Among other clarifications, the new proposed rules reflect the IRS’s position regarding the computation of UBTI of a VEBA.  Of note, a VEBA may not compute a reduced amount of UBTI based on having spent investment income to pay benefits during the tax year.

Groom Law Group published a memorandum discussing the proposed new rules and a recent IRS PLR regarding the use of a VEBA to avoid imputed income on employee-purchased group term life insurance.

 

OTHER DEVELOPMENTS

SSA DMF Access – Certification Process Update

As we reported previously, the Budget Act of 2013 included a provision that will restrict access to the Social Security Administration’s (SSA) Death Master File (DMF) for a three year period following the date of death unless a person is certified for ongoing access through a program administered by the Secretary of Commerce.
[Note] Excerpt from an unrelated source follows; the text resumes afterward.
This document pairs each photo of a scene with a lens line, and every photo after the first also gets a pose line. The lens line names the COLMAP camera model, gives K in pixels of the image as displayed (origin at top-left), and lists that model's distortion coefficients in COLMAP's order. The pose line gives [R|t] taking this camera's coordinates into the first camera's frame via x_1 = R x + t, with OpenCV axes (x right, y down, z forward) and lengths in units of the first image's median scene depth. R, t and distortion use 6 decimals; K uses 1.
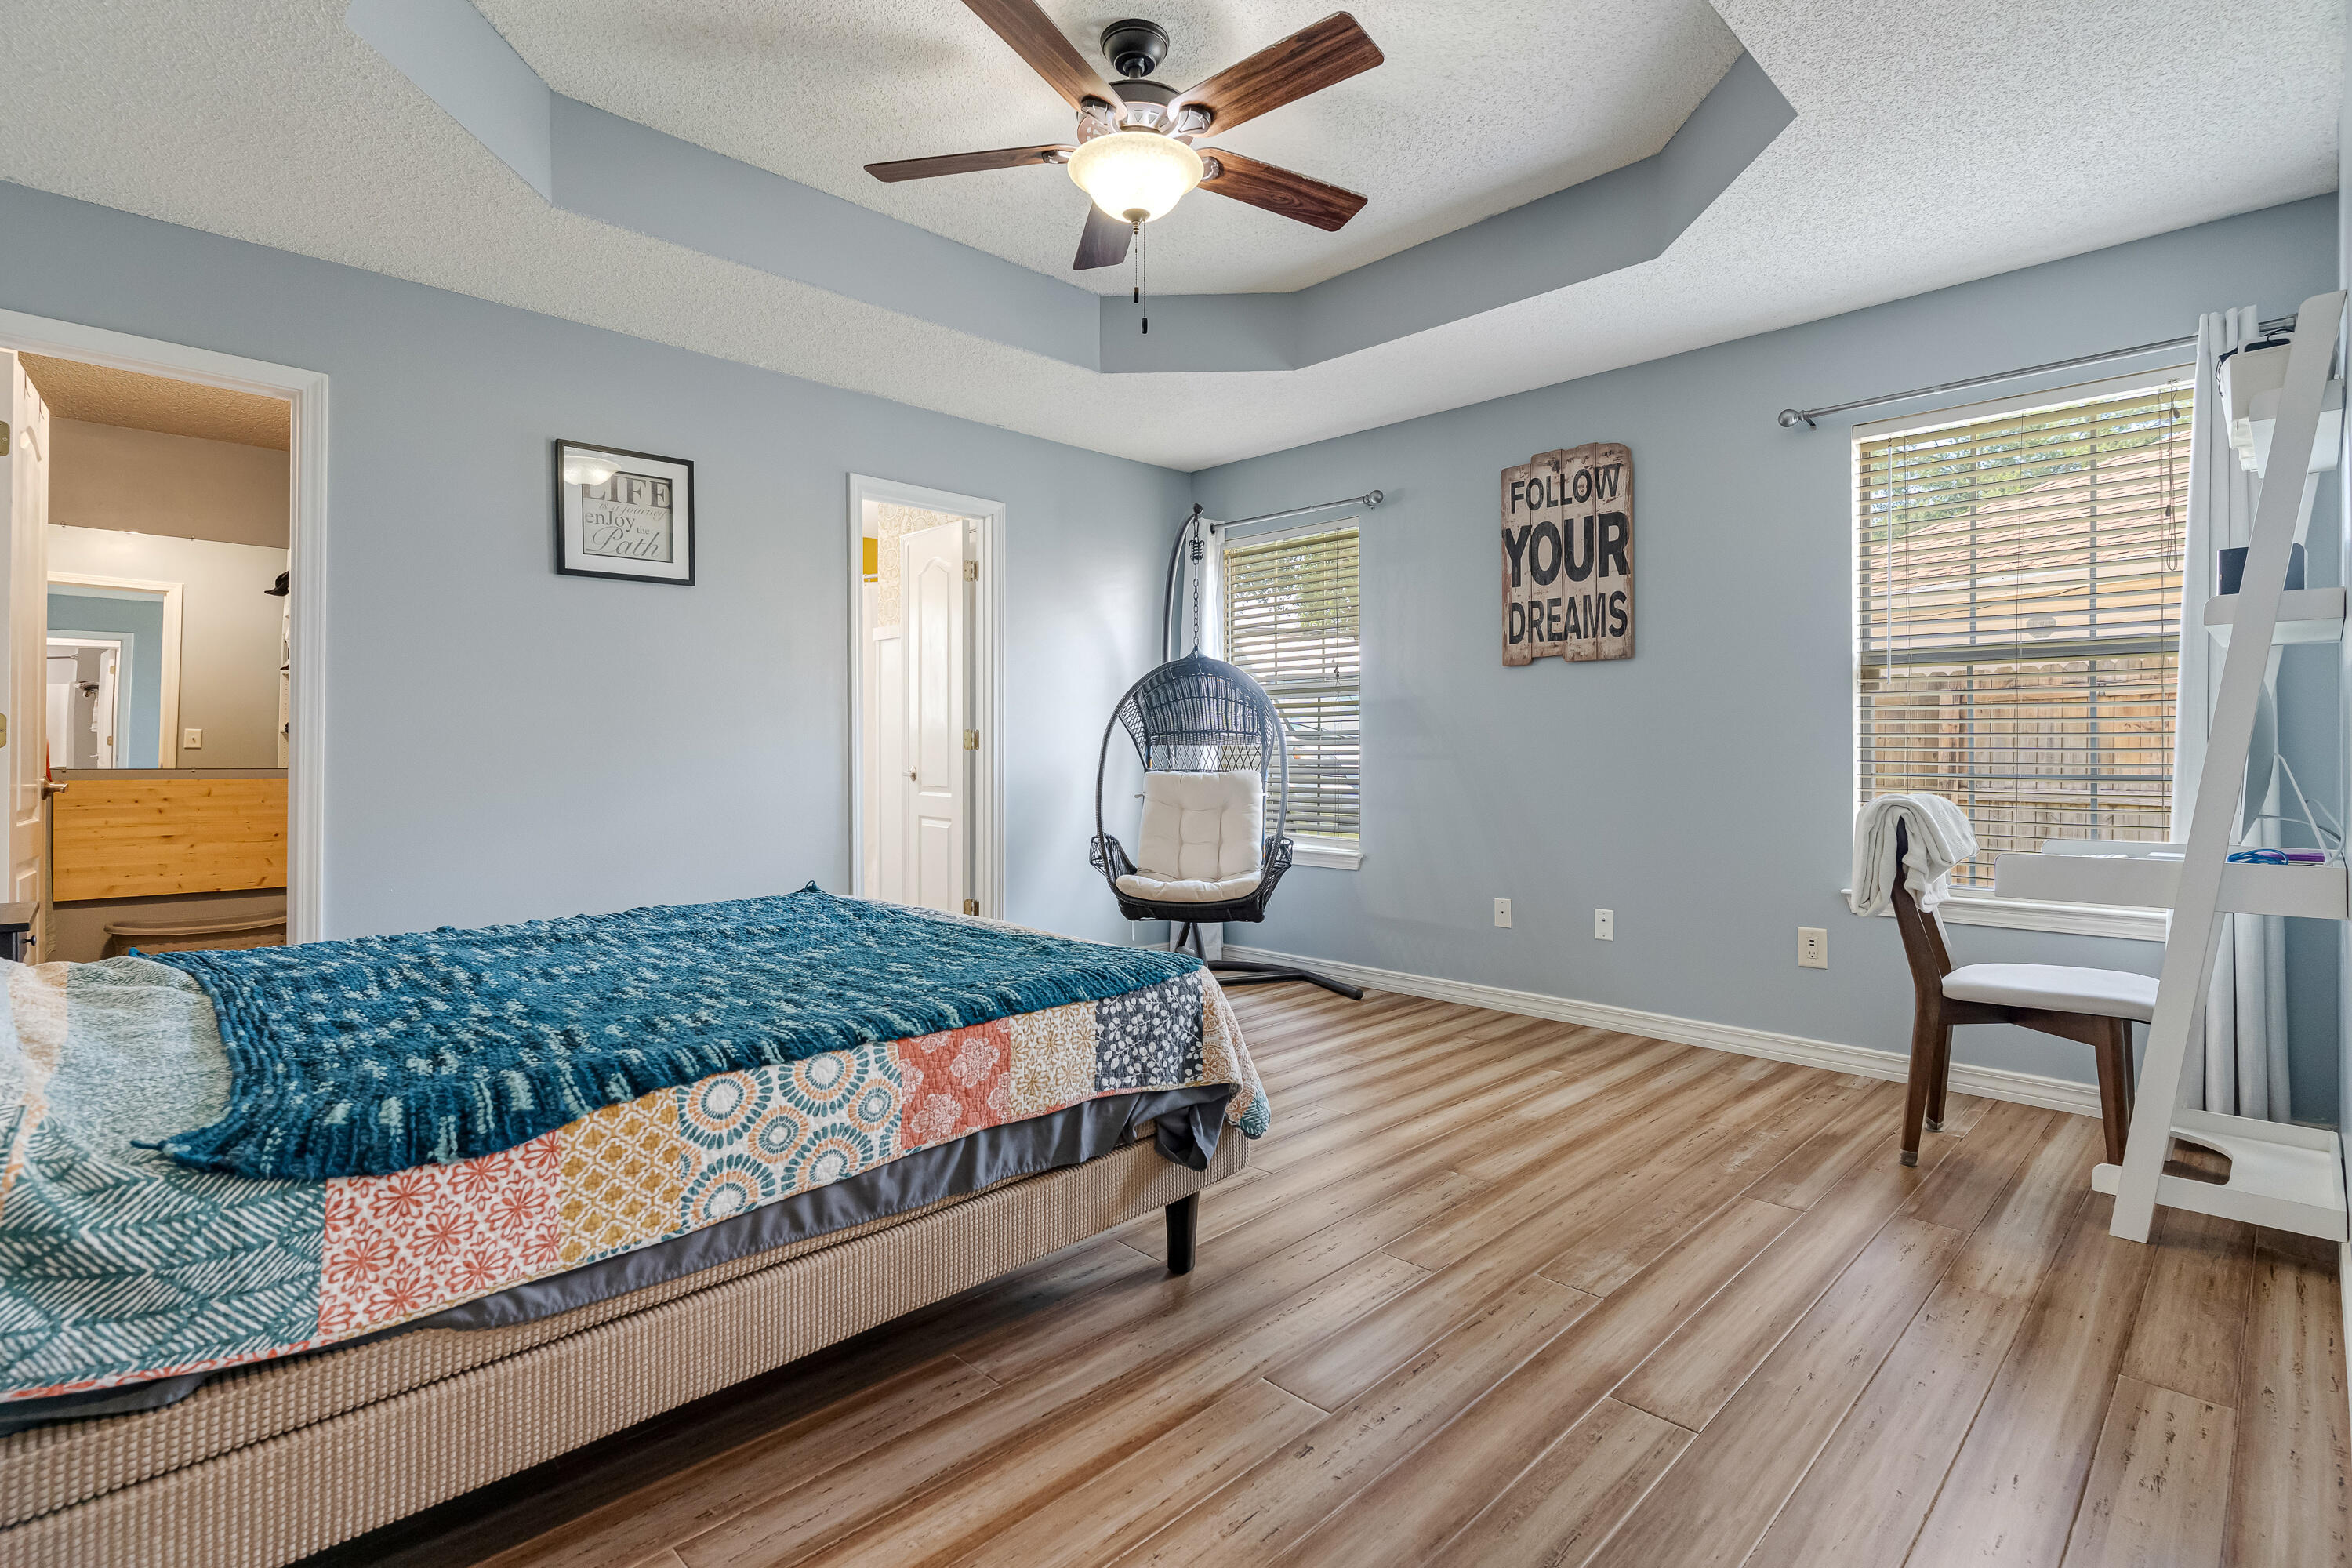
lens RADIAL K [[1133.0, 0, 1221.1], [0, 1133.0, 735.1], [0, 0, 1]] dist [0.012104, 0.001551]
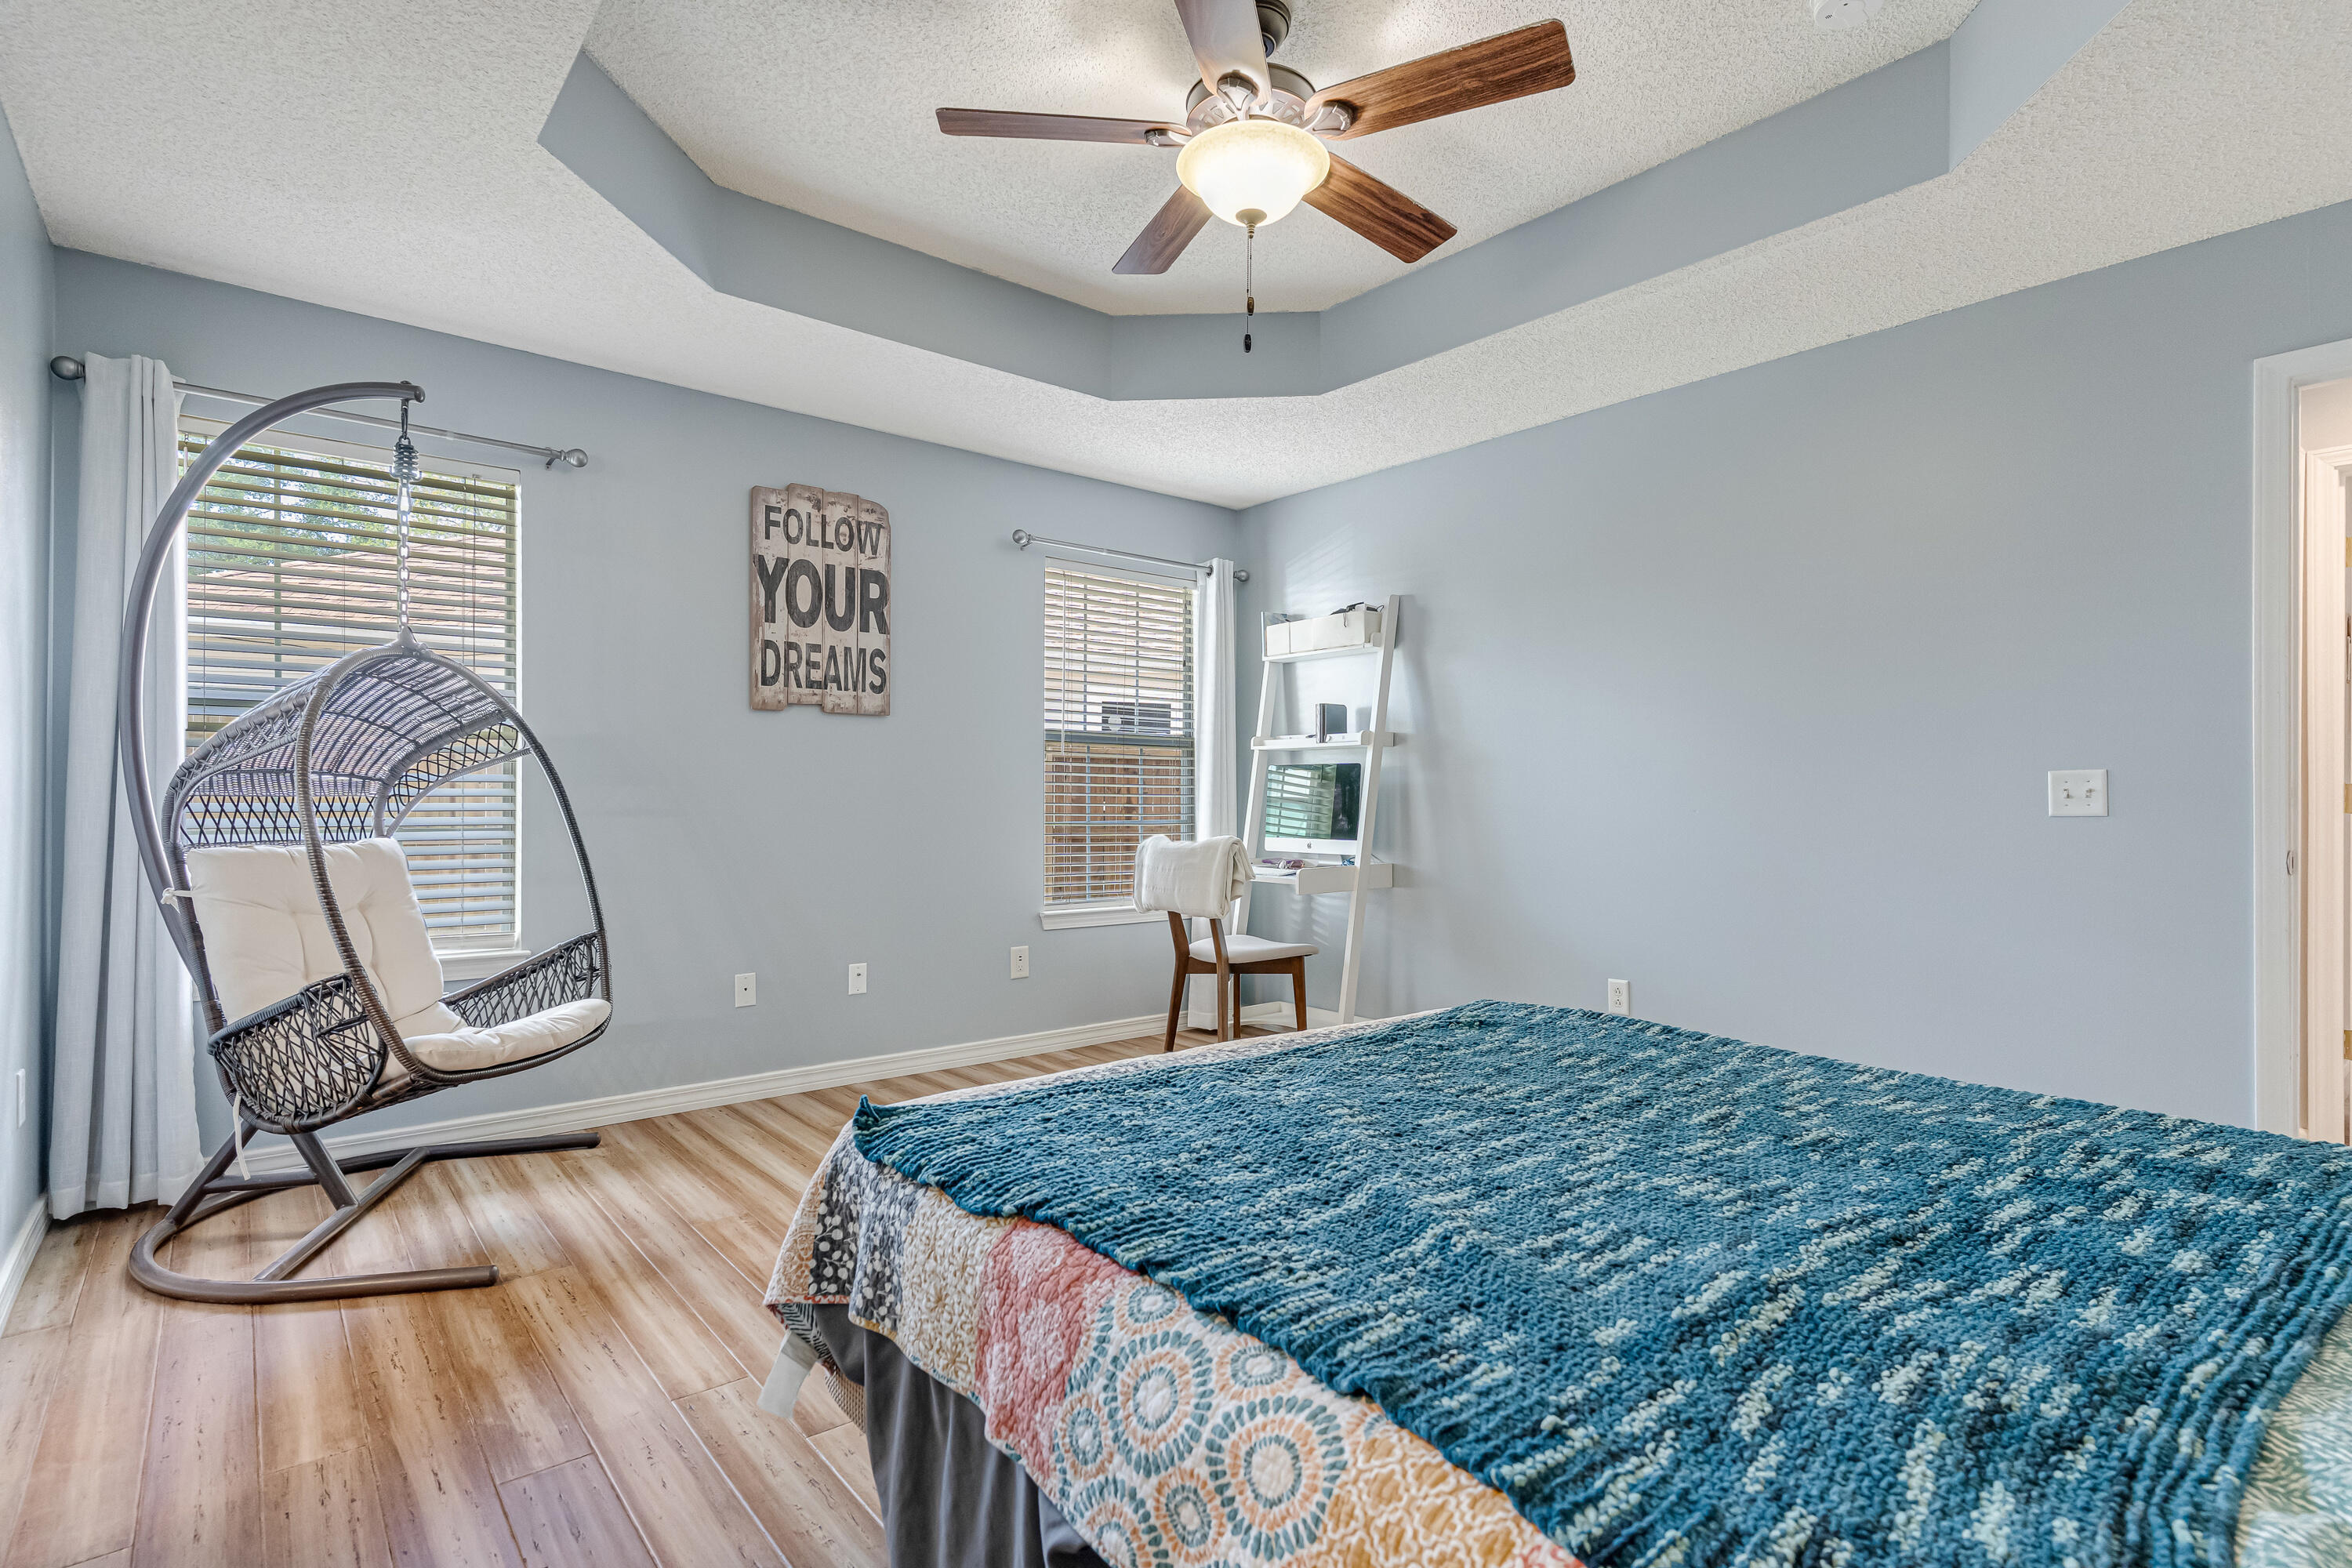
lens RADIAL K [[1133.0, 0, 1173.6], [0, 1133.0, 789.6], [0, 0, 1]] dist [0.012104, 0.001551]
pose [[0.117550, 0.011455, 0.993001, -0.610667], [-0.016224, 0.999822, -0.009613, 0.005108], [-0.992934, -0.014980, 0.117715, 0.593243]]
The Department of Commerce recently released a request for information (RFI) seeking input regarding the implementation of the mandated certification program.  Responses are due no later than 15 days after publication in the Federal Register (i.e., a due date of March 18).

A public meeting will also be held on March 4, from 9AM-12PM ET; the meeting will be webcast.

 

FASB and IASB Insurance Contracts Project

In 2008, the FASB and IASB agreed to work jointly to revisit accounting requirements for insurance contracts (i.e., for issuers of insurance contracts) as part of several efforts to improve international convergence of accounting principles.  The boards have worked on the project consistently over the past five years and each have released discussion papers and exposure drafts.  Many responders in the US opposed broad changes to GAAP for insurance contracts.

In February, the FASB chose to abandon the more global project and instead will focus on smaller, targeted changes to GAAP.